While new polling finds that the youngest subscribers in particular are more likely than other age groups to say they would leave Netflix to follow certain programming, analysts suggest that this may not be that big of an issue for the streaming service.
“The Office” and “Friends” are two of Netflix’s most watched shows, with subscribers watching “The Office” for more than 52 billion minutes last year and “Friends” for more than 32 billion minutes, according to Nielsen data cited by Adweek. Losing these shows and other licensed content to streaming services from NBCUniversal and WarnerMedia could impact the viewing habits of younger consumers, who prefer watching licensed content more than their older counterparts. According to Nielsen data cited by Business Insider, while adults ages 35-49 spend 69 percent of their Netflix viewing time watching non-original programming, consumers ages 18-34 spend 75 percent of their time on the platform doing the same.
A May 2-5 Morning Consult/The Hollywood Reporter poll found that among Netflix subscribers ages 18-29, nearly half (49 percent) of them would cancel Netflix if “The Office,” “Friends,” Marvel movies and Disney content were all removed from the service — compared to 32 percent of all 1,085 subscribers who said the same. The margin of error for the sample of all subscribers was 3 percentage points, while the subsample’s margin of error was 6 points.
“The Office” and “Friends” are still on the platform, but Disney has already begun removing content from Netflix as licensing agreements expire and has announced that certain new releases, such as “Captain Marvel” and “Avengers: Endgame,” will stream exclusively on the upcoming Disney+ streaming service.
Netflix said by email that in the United States, “The Office” will remain on the platform until at least 2021 and that some Disney and Marvel films released before 2019 will also remain on the platform, but it didn’t specify an end date.
Dan Rayburn, an analyst with market research firm Frost & Sullivan, said he doesn’t think that Netflix has much to fear in terms of losing subscribers as it loses content.
“Most people have these subscriptions because they watch a wide variety of content and programming,” he said. “The fact that they lose one show doesn’t typically force them to cancel their subscription.”
Brett Sappington, the senior director of research at Parks Associates, added that Netflix’s stability among streaming services is to its advantage.
“I suspect that consumers who are subscribing for only one or two series are ultimately not long-term subscribers,” he said in an email.
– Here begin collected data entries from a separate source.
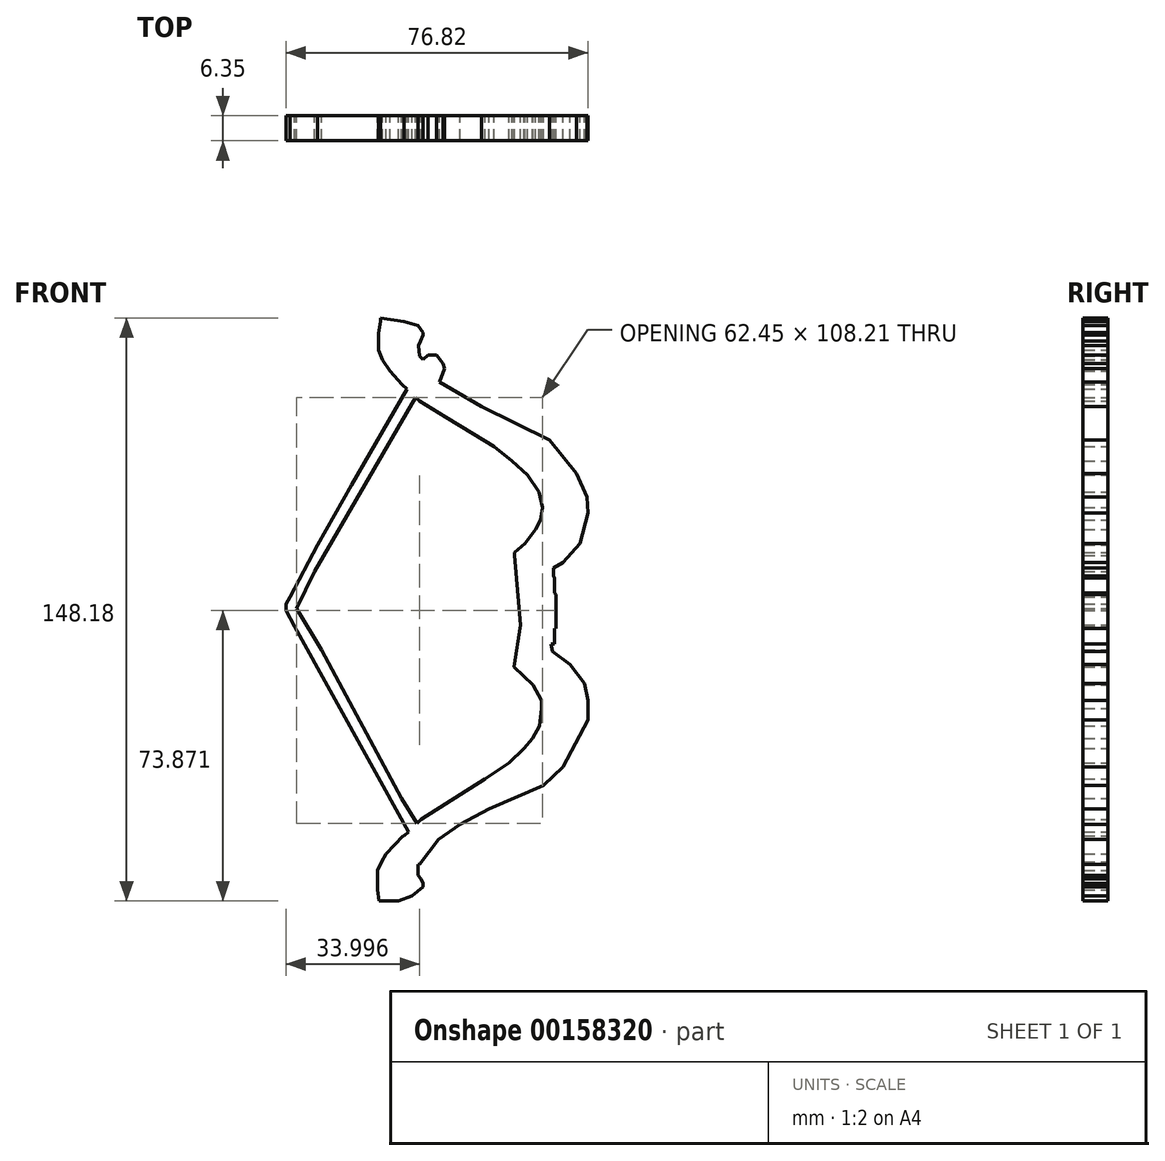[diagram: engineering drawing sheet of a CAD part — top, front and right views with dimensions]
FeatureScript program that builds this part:
annotation { "Feature Type Name" : "Feature", "Feature Type Description" : "" }
export const myFeature = defineFeature(function(context is Context, id is Id, definition is map)
    precondition{}
    {
        {
            var Q0;
            Q0=qCreatedBy(makeId("Front.planeOp"),FACE);
            var sketch = newSketch(context, id + "F0", { "sketchPlane" : qUnion([Q0])});
            skLineSegment(sketch, "E0", {"start": v(-35.63, 72.36) * mm, "end": v(-34.3, 70.7) * mm});
            skLineSegment(sketch, "E1", {"start": v(-34.3, 70.7) * mm, "end": v(-34.3, 70.02) * mm});
            skLineSegment(sketch, "E2", {"start": v(-34.3, 70.02) * mm, "end": v(-34.91, 68.5) * mm});
            skLineSegment(sketch, "E3", {"start": v(-34.91, 68.5) * mm, "end": v(-35.48, 67.4) * mm});
            skLineSegment(sketch, "E4", {"start": v(-35.48, 67.4) * mm, "end": v(-35.22, 64.68) * mm});
            skLineSegment(sketch, "E5", {"start": v(-35.22, 64.68) * mm, "end": v(-34.29, 63.73) * mm});
            skLineSegment(sketch, "E6", {"start": v(-34.29, 63.73) * mm, "end": v(-33.04, 64.95) * mm});
            skLineSegment(sketch, "E7", {"start": v(-33.04, 64.95) * mm, "end": v(-30.88, 64.95) * mm});
            skLineSegment(sketch, "E8", {"start": v(-30.88, 64.95) * mm, "end": v(-29.26, 62.74) * mm});
            skLineSegment(sketch, "E9", {"start": v(-29.26, 62.74) * mm, "end": v(-28.9, 61.44) * mm});
            skLineSegment(sketch, "E10", {"start": v(-28.9, 61.44) * mm, "end": v(-30.06, 58.02) * mm});
            skLineSegment(sketch, "E11", {"start": v(-30.06, 58.02) * mm, "end": v(-19.41, 51.84) * mm});
            skLineSegment(sketch, "E12", {"start": v(-19.41, 51.84) * mm, "end": v(-2.22, 43.38) * mm});
            skLineSegment(sketch, "E13", {"start": v(-2.22, 43.38) * mm, "end": v(4.65, 34.8) * mm});
            skLineSegment(sketch, "E14", {"start": v(4.65, 34.8) * mm, "end": v(7.32, 28.82) * mm});
            skLineSegment(sketch, "E15", {"start": v(7.32, 28.82) * mm, "end": v(7.66, 24.79) * mm});
            skLineSegment(sketch, "E16", {"start": v(7.66, 24.79) * mm, "end": v(5.58, 17.02) * mm});
            skLineSegment(sketch, "E17", {"start": v(5.58, 17.02) * mm, "end": v(1.25, 12.27) * mm});
            skLineSegment(sketch, "E18", {"start": v(1.25, 12.27) * mm, "end": v(-1.18, 10.83) * mm});
            skLineSegment(sketch, "E19", {"start": v(-1.18, 10.83) * mm, "end": v(-1.18, 8.8) * mm});
            skLineSegment(sketch, "E20", {"start": v(-1.18, 8.8) * mm, "end": v(-0.93, 8.27) * mm});
            skLineSegment(sketch, "E21", {"start": v(-0.93, 8.27) * mm, "end": v(-0.93, 4.46) * mm});
            skLineSegment(sketch, "E22", {"start": v(-0.93, 4.46) * mm, "end": v(-0.54, 4.1) * mm});
            skLineSegment(sketch, "E23", {"start": v(-0.54, 4.1) * mm, "end": v(-0.54, -3.98) * mm});
            skLineSegment(sketch, "E24", {"start": v(-0.54, -3.98) * mm, "end": v(-0.54, -4.55) * mm});
            skLineSegment(sketch, "E25", {"start": v(-0.96, -4.55) * mm, "end": v(-0.54, -4.55) * mm});
            skLineSegment(sketch, "E26", {"start": v(-0.96, -4.55) * mm, "end": v(-0.96, -8.46) * mm});
            skLineSegment(sketch, "E27", {"start": v(-0.96, -8.46) * mm, "end": v(-1.74, -8.46) * mm});
            skLineSegment(sketch, "E28", {"start": v(-1.74, -8.46) * mm, "end": v(-1.46, -10.38) * mm});
            skLineSegment(sketch, "E29", {"start": v(-1.46, -10.38) * mm, "end": v(2.99, -13.73) * mm});
            skLineSegment(sketch, "E30", {"start": v(2.99, -13.73) * mm, "end": v(6.72, -18.47) * mm});
            skLineSegment(sketch, "E31", {"start": v(6.72, -18.47) * mm, "end": v(7.64, -22.78) * mm});
            skLineSegment(sketch, "E32", {"start": v(7.64, -22.78) * mm, "end": v(7.64, -27.77) * mm});
            skLineSegment(sketch, "E33", {"start": v(7.64, -27.77) * mm, "end": v(1.27, -39.68) * mm});
            skLineSegment(sketch, "E34", {"start": v(1.27, -39.68) * mm, "end": v(-3.69, -44.46) * mm});
            skLineSegment(sketch, "E35", {"start": v(-3.69, -44.46) * mm, "end": v(-17.6, -50.43) * mm});
            skLineSegment(sketch, "E36", {"start": v(-17.6, -50.43) * mm, "end": v(-24.92, -54.34) * mm});
            skLineSegment(sketch, "E37", {"start": v(-24.92, -54.34) * mm, "end": v(-29.96, -57.83) * mm});
            skLineSegment(sketch, "E38", {"start": v(-29.96, -57.83) * mm, "end": v(-30.35, -58.1) * mm});
            skLineSegment(sketch, "E39", {"start": v(-30.35, -58.1) * mm, "end": v(-35.2, -64.49) * mm});
            skLineSegment(sketch, "E40", {"start": v(-35.2, -64.49) * mm, "end": v(-35.54, -64.49) * mm});
            skLineSegment(sketch, "E41", {"start": v(-35.54, -64.49) * mm, "end": v(-35.54, -67.22) * mm});
            skLineSegment(sketch, "E42", {"start": v(-35.54, -67.22) * mm, "end": v(-34.82, -68.12) * mm});
            skLineSegment(sketch, "E43", {"start": v(-34.82, -68.12) * mm, "end": v(-34.34, -69.32) * mm});
            skLineSegment(sketch, "E44", {"start": v(-34.34, -69.32) * mm, "end": v(-34.34, -70.18) * mm});
            skLineSegment(sketch, "E45", {"start": v(-34.34, -70.18) * mm, "end": v(-37.15, -72.5) * mm});
            skLineSegment(sketch, "E46", {"start": v(-37.15, -72.5) * mm, "end": v(-40.56, -73.8) * mm});
            skLineSegment(sketch, "E47", {"start": v(-40.56, -73.8) * mm, "end": v(-45.46, -73.8) * mm});
            skLineSegment(sketch, "E48", {"start": v(-45.46, -73.8) * mm, "end": v(-45.86, -70.9) * mm});
            skLineSegment(sketch, "E49", {"start": v(-45.86, -70.9) * mm, "end": v(-45.86, -66) * mm});
            skLineSegment(sketch, "E50", {"start": v(-45.86, -66) * mm, "end": v(-44.79, -63.86) * mm});
            skLineSegment(sketch, "E51", {"start": v(-44.79, -63.86) * mm, "end": v(-43.71, -61.86) * mm});
            skLineSegment(sketch, "E52", {"start": v(-43.71, -61.86) * mm, "end": v(-39.42, -57.23) * mm});
            skLineSegment(sketch, "E53", {"start": v(-39.42, -57.23) * mm, "end": v(-39.1, -57.23) * mm});
            skLineSegment(sketch, "E54", {"start": v(-39.1, -57.23) * mm, "end": v(-38.03, -56.2) * mm});
            skLineSegment(sketch, "E55", {"start": v(-34.82, -53.12) * mm, "end": v(-18.5, -42.75) * mm});
            skLineSegment(sketch, "E56", {"start": v(-18.5, -42.75) * mm, "end": v(-12.49, -38.74) * mm});
            skLineSegment(sketch, "E57", {"start": v(-12.49, -38.74) * mm, "end": v(-8.63, -35.08) * mm});
            skLineSegment(sketch, "E58", {"start": v(-8.63, -35.08) * mm, "end": v(-6.47, -32.47) * mm});
            skLineSegment(sketch, "E59", {"start": v(-6.47, -32.47) * mm, "end": v(-4.67, -29.26) * mm});
            skLineSegment(sketch, "E60", {"start": v(-4.67, -29.26) * mm, "end": v(-4.22, -24.9) * mm});
            skLineSegment(sketch, "E61", {"start": v(-4.22, -24.9) * mm, "end": v(-4.22, -22.89) * mm});
            skLineSegment(sketch, "E62", {"start": v(-4.22, -22.89) * mm, "end": v(-6.37, -18.84) * mm});
            skLineSegment(sketch, "E63", {"start": v(-6.37, -18.84) * mm, "end": v(-11.15, -14.34) * mm});
            skLineSegment(sketch, "E64", {"start": v(-11.15, -14.34) * mm, "end": v(-9.58, -3.7) * mm});
            skLineSegment(sketch, "E65", {"start": v(-9.58, -3.7) * mm, "end": v(-11.09, 13.97) * mm});
            skLineSegment(sketch, "E66", {"start": v(-11.09, 13.97) * mm, "end": v(-11.09, 14.8) * mm});
            skLineSegment(sketch, "E67", {"start": v(-11.09, 14.8) * mm, "end": v(-8.47, 17) * mm});
            skLineSegment(sketch, "E68", {"start": v(-8.47, 17) * mm, "end": v(-5.73, 20.59) * mm});
            skLineSegment(sketch, "E69", {"start": v(-5.73, 20.59) * mm, "end": v(-4.47, 22.97) * mm});
            skLineSegment(sketch, "E70", {"start": v(-4.47, 22.97) * mm, "end": v(-3.94, 26.25) * mm});
            skLineSegment(sketch, "E71", {"start": v(-3.94, 26.25) * mm, "end": v(-4.83, 30.18) * mm});
            skLineSegment(sketch, "E72", {"start": v(-4.83, 30.18) * mm, "end": v(-7.75, 34.47) * mm});
            skLineSegment(sketch, "E73", {"start": v(-7.75, 34.47) * mm, "end": v(-11.69, 38.05) * mm});
            skLineSegment(sketch, "E74", {"start": v(-11.69, 38.05) * mm, "end": v(-16.33, 41.7) * mm});
            skLineSegment(sketch, "E75", {"start": v(-16.33, 41.7) * mm, "end": v(-21.53, 44.82) * mm});
            skLineSegment(sketch, "E76", {"start": v(-21.53, 44.82) * mm, "end": v(-28.63, 49.18) * mm});
            skLineSegment(sketch, "E77", {"start": v(-28.63, 49.18) * mm, "end": v(-35.25, 53.24) * mm});
            skLineSegment(sketch, "E78", {"start": v(-35.25, 53.24) * mm, "end": v(-36.21, 54.17) * mm});
            skPoint(sketch, "E78.endSnap0", {"position": v(-32.03, 57.4) * mm});
            skLineSegment(sketch, "E79", {"start": v(-39.6, 57.4) * mm, "end": v(-42.65, 60.92) * mm});
            skLineSegment(sketch, "E80", {"start": v(-42.65, 60.92) * mm, "end": v(-44.61, 63.66) * mm});
            skLineSegment(sketch, "E81", {"start": v(-44.61, 63.66) * mm, "end": v(-45.63, 66.16) * mm});
            skLineSegment(sketch, "E82", {"start": v(-45.63, 66.16) * mm, "end": v(-45.63, 70.43) * mm});
            skLineSegment(sketch, "E83", {"start": v(-45.63, 70.43) * mm, "end": v(-45.09, 73.59) * mm});
            skLineSegment(sketch, "E84", {"start": v(-45.09, 73.59) * mm, "end": v(-45.09, 74.37) * mm});
            skLineSegment(sketch, "E85", {"start": v(-45.09, 74.37) * mm, "end": v(-39.19, 73.4) * mm});
            skLineSegment(sketch, "E86", {"start": v(-39.19, 73.4) * mm, "end": v(-35.63, 72.36) * mm});
            skLineSegment(sketch, "E87", {"start": v(-36.21, 54.17) * mm, "end": v(-61.88, 9.98) * mm});
            skPoint(sketch, "E87.startSnap0", {"position": v(-34.68, 54.17) * mm});
            skLineSegment(sketch, "E88", {"start": v(-66.4, 0.49) * mm, "end": v(-60.15, -9.97) * mm});
            skLineSegment(sketch, "E89", {"start": v(-60.15, -9.97) * mm, "end": v(-39.81, -47.71) * mm});
            skLineSegment(sketch, "E90", {"start": v(-39.81, -47.71) * mm, "end": v(-35.79, -54.04) * mm});
            skLineSegment(sketch, "E91", {"start": v(-38.03, -56.2) * mm, "end": v(-66.96, -4.07) * mm});
            skLineSegment(sketch, "E92", {"start": v(-66.96, -4.07) * mm, "end": v(-69.16, 0) * mm});
            skLineSegment(sketch, "E93", {"start": v(-69.16, 0) * mm, "end": v(-69.16, 1.65) * mm});
            skLineSegment(sketch, "E94", {"start": v(-69.16, 1.65) * mm, "end": v(-68.14, 3.42) * mm});
            skLineSegment(sketch, "E95", {"start": v(-68.14, 3.42) * mm, "end": v(-61.13, 16.64) * mm});
            skLineSegment(sketch, "E96", {"start": v(-61.13, 16.64) * mm, "end": v(-52.43, 31.96) * mm});
            skLineSegment(sketch, "E97", {"start": v(-52.43, 31.96) * mm, "end": v(-38.38, 56.23) * mm});
            skPoint(sketch, "E98.orphan", {"position": v(-31.09, 57.88) * mm});
            skPoint(sketch, "E99.end.orphan", {"position": v(-32.98, 56.93) * mm});
            skPoint(sketch, "E100.orphan", {"position": v(-34.12, 55.09) * mm});
            skLineSegment(sketch, "E101.trimOffspring", {"start": v(-38.38, 56.23) * mm, "end": v(-39.6, 57.4) * mm});
            skLineSegment(sketch, "E102", {"start": v(-61.88, 9.98) * mm, "end": v(-66.4, 0.49) * mm});
            skLineSegment(sketch, "E103.trimOffspring", {"start": v(-35.79, -54.04) * mm, "end": v(-34.82, -53.12) * mm});
            skSolve(sketch);
        }
        {
            var Q0;
            Q0 = qSketchRegion(id + "F0", true);
            extrude(context, id + "F1", {"entities" : qUnion([Q0]), "depth" : 6.35 * mm});
        }
    });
He noted that Netflix has lost licensed content before but still retains a low turnover rate. “They have somehow been able to overcome content losses without having huge subscriber losses,” he said.
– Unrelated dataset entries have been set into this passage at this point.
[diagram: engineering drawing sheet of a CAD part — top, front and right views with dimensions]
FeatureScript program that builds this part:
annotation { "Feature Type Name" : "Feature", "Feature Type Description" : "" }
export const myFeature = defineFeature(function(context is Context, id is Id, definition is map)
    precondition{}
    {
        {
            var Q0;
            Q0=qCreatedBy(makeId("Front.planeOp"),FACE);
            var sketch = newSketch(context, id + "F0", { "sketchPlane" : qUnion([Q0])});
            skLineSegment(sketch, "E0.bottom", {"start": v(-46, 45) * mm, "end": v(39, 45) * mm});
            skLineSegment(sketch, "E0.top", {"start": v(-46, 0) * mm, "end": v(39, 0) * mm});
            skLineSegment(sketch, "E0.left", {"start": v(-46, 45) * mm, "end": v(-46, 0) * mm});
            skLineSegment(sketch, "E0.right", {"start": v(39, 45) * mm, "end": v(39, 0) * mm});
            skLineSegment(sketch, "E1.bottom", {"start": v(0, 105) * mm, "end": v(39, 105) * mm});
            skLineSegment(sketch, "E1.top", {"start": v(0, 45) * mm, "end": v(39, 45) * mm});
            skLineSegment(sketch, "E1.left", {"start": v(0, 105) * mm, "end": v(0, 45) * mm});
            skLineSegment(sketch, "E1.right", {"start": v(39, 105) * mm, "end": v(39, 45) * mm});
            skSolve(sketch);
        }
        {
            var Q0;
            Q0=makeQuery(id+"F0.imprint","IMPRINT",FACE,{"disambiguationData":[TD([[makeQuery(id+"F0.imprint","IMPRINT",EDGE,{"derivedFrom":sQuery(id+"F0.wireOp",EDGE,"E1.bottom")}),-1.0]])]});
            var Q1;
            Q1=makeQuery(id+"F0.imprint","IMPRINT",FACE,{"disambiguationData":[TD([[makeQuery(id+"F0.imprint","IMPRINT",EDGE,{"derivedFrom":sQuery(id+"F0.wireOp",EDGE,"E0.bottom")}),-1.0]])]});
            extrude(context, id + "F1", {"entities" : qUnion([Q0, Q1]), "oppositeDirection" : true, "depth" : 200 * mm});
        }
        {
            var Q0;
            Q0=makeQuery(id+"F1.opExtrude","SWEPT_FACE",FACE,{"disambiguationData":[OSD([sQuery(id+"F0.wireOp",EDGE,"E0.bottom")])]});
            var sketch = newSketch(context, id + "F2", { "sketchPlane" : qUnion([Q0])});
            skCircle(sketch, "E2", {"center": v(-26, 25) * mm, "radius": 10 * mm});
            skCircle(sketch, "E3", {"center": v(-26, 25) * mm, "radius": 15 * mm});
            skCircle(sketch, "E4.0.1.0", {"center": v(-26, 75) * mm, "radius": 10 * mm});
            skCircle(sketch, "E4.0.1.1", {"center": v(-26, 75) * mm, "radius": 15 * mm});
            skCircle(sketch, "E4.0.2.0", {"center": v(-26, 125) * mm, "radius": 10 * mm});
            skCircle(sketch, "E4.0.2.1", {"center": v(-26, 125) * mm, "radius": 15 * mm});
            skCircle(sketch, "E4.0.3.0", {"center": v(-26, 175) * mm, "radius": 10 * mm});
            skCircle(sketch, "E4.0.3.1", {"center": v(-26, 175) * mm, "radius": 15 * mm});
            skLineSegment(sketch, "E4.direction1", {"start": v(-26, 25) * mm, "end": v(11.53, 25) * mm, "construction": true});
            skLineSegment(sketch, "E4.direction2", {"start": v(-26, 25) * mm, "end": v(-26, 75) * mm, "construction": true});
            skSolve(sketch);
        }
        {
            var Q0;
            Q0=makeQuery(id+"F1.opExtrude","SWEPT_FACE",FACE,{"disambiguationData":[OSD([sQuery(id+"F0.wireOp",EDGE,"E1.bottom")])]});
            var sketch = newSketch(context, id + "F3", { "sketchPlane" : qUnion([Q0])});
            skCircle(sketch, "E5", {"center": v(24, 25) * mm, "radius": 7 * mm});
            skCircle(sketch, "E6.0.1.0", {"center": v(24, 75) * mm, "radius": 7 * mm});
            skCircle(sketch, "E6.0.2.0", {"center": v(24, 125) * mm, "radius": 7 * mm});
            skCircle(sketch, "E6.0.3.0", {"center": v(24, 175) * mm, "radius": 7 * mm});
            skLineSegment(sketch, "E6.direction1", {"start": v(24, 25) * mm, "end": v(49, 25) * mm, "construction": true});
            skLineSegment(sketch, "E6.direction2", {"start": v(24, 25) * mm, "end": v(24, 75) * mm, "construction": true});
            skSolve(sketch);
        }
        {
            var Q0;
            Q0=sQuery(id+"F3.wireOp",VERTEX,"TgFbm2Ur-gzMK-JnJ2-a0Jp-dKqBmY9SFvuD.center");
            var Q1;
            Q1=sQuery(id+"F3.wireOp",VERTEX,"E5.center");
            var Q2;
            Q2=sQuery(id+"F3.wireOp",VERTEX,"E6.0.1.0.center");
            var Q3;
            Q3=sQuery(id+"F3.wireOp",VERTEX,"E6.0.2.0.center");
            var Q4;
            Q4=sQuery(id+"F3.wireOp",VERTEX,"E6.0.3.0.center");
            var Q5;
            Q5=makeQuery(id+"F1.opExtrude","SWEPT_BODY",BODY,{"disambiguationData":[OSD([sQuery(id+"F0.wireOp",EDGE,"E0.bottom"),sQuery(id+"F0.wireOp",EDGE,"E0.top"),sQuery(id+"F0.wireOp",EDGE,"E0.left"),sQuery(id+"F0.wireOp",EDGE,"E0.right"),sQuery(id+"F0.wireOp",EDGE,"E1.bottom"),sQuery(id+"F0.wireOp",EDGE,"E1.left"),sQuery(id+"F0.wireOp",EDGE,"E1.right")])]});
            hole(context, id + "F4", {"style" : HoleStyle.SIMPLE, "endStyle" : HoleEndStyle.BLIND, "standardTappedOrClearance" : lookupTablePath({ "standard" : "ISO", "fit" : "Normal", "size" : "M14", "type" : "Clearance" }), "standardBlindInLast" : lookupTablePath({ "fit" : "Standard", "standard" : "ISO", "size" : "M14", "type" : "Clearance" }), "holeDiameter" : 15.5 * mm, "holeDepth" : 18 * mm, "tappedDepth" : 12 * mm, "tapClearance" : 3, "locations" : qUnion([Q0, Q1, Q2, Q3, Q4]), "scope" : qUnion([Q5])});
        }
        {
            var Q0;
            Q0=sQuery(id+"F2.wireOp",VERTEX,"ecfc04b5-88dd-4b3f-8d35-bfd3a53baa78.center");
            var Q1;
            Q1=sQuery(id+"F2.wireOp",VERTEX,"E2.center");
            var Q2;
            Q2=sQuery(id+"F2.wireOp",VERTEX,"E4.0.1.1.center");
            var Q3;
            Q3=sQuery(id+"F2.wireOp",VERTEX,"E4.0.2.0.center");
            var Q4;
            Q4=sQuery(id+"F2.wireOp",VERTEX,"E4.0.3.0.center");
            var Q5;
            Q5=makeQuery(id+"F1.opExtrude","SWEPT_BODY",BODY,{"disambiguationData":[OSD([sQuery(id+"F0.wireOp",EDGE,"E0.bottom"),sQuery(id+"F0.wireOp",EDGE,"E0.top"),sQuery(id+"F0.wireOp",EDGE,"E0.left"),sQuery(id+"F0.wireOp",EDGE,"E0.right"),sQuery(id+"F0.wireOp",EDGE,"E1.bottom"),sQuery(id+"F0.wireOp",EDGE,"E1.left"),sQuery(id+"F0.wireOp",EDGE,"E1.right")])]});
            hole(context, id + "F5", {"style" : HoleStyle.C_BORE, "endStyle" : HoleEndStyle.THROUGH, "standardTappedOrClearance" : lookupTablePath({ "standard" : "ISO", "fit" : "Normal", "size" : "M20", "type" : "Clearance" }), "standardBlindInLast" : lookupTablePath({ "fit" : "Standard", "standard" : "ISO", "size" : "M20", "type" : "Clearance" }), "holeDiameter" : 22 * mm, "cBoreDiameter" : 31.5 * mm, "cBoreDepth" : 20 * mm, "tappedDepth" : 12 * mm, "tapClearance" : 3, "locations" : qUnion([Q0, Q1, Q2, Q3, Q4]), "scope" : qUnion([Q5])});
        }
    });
And Rayburn said that what subscribers say can be different from what they actually do: A survey conducted by Streaming Observer earlier this year found that 27 percent of consumers said they would cancel their subscription to Netflix because of a price hike. But the company ended up gaining a net 1.74 million subscribers domestically after the U.S. price increase in the first quarter of 2019.
If Netflix loses these expensive licensing deals (it has been reported that it spent $100 million to keep “Friends” on the platform for another year), it could be a net win for the streaming platform, resulting in what Rayburn calls “free cash” that it can invest in original content.
“Original content is obviously one of the things that Netflix has been very successful at,” he said.
In the company’s 2019 first-quarter earnings call, Chief Content Officer Ted Sarandos said originals are something “we really pay a lot of attention to,” pointing out that the top 10 most watched titles are all Netflix brands.”
“We’ve found that the more Netflix originals we add, the more popular they are with our members,” a spokesperson for Netflix told Morning Consult in an email.
Rayburn cautioned that Netflix’s lack of product diversity could be a problem after the introduction of Apple TV+ and Disney+, both part of brands with global reach that could provide a ready customer base for the companies’ new streaming services.
“Netflix offers the market one thing: a streaming service,” he noted. “Disney is a global brand with cruises, hotels, theme parks. Apple has 2 billion devices active in the world. Disney and Apple have advantages there. Netflix has none.”
In an April 16 letter to shareholders, Netflix itself addressed the competition it will soon face in the fragmented streaming market, acknowledging the quality of its competitors but saying it doesn’t “anticipate that these new entrants will materially affect our growth” due to “the differing nature of our content offerings.”